Berkley Technology Law Journal, Vol. 22, No. 89, 2007
Abstract: Patentable subject matter historically constituted a significant bar to patentability. However, technological growth coupled with the expansion of patent law under the Federal Circuit has left patentable subject matter largely irrelevant for practical purposes. Although presenting easily surmountable drafting difficulties, subject matter has rarely presented a difficult hurdle to obtaining a patent in recent years. This changed with the Supreme Court’s grant of certiorari in Lab. Corp. v. Metabolite.

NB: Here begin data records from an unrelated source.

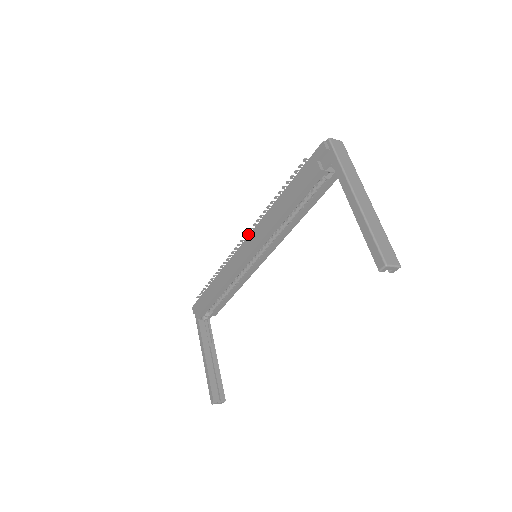
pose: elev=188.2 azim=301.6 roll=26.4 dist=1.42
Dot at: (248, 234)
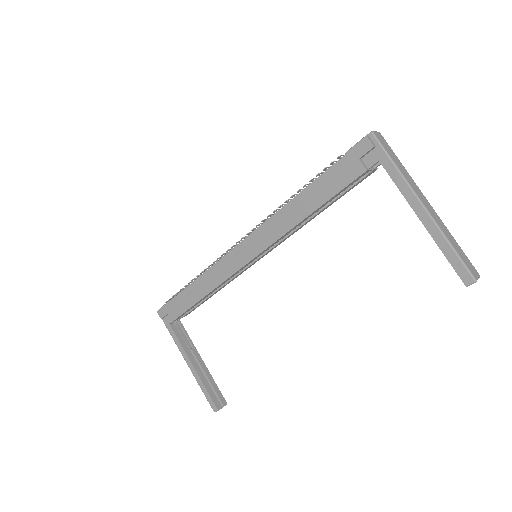
Dot at: (247, 234)
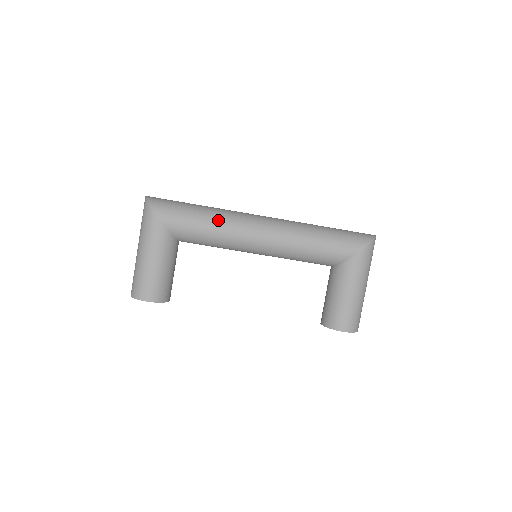
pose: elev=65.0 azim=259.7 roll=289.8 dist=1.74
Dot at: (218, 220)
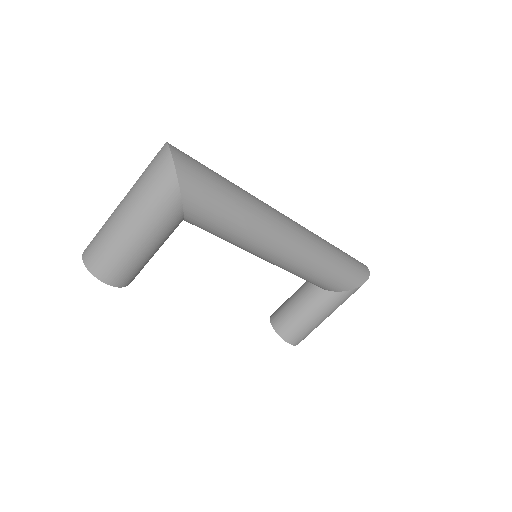
Dot at: (250, 222)
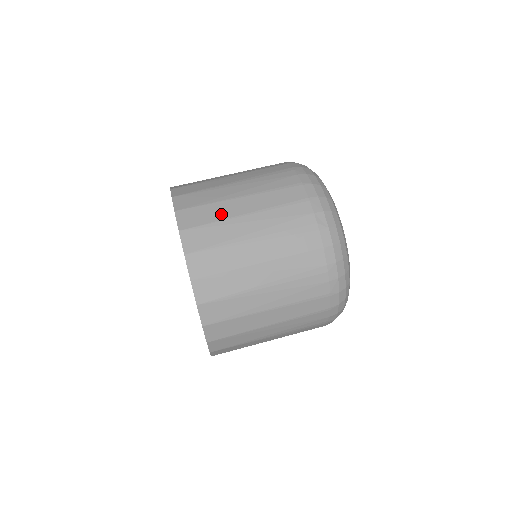
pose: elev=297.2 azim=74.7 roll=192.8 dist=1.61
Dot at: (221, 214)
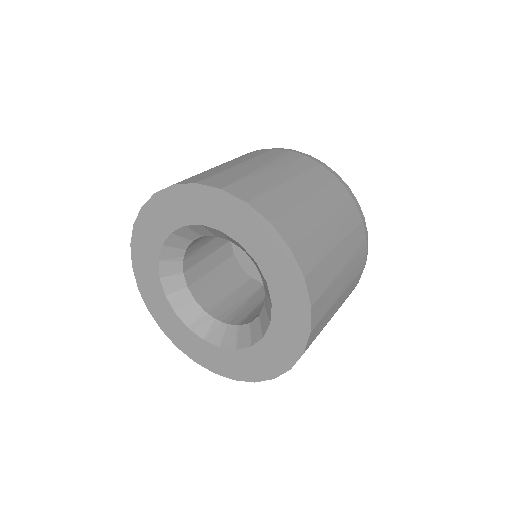
Dot at: occluded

Although certiorari was ultimately dismissed as improvidently granted, the Supreme Court’s renewed interest in patent law coupled with Justice Breyer’s dissent from dismissal suggests that the Court is ready to take a new look at subject matter doctrine. This Article analyzes the history of the subject matter doctrine and examines in detail the subject matter issues presented by modern technological developments. Ultimately the Article highlights a proposed test for patentabity in the biotechnology space and suggests a new formulation of the patentable subject matter doctrine to deal with patents on abstract technologies. New technology makes patentable subject matter more important, not less, but courts need new tools to enforce patent law efficiently for the latest technological advances.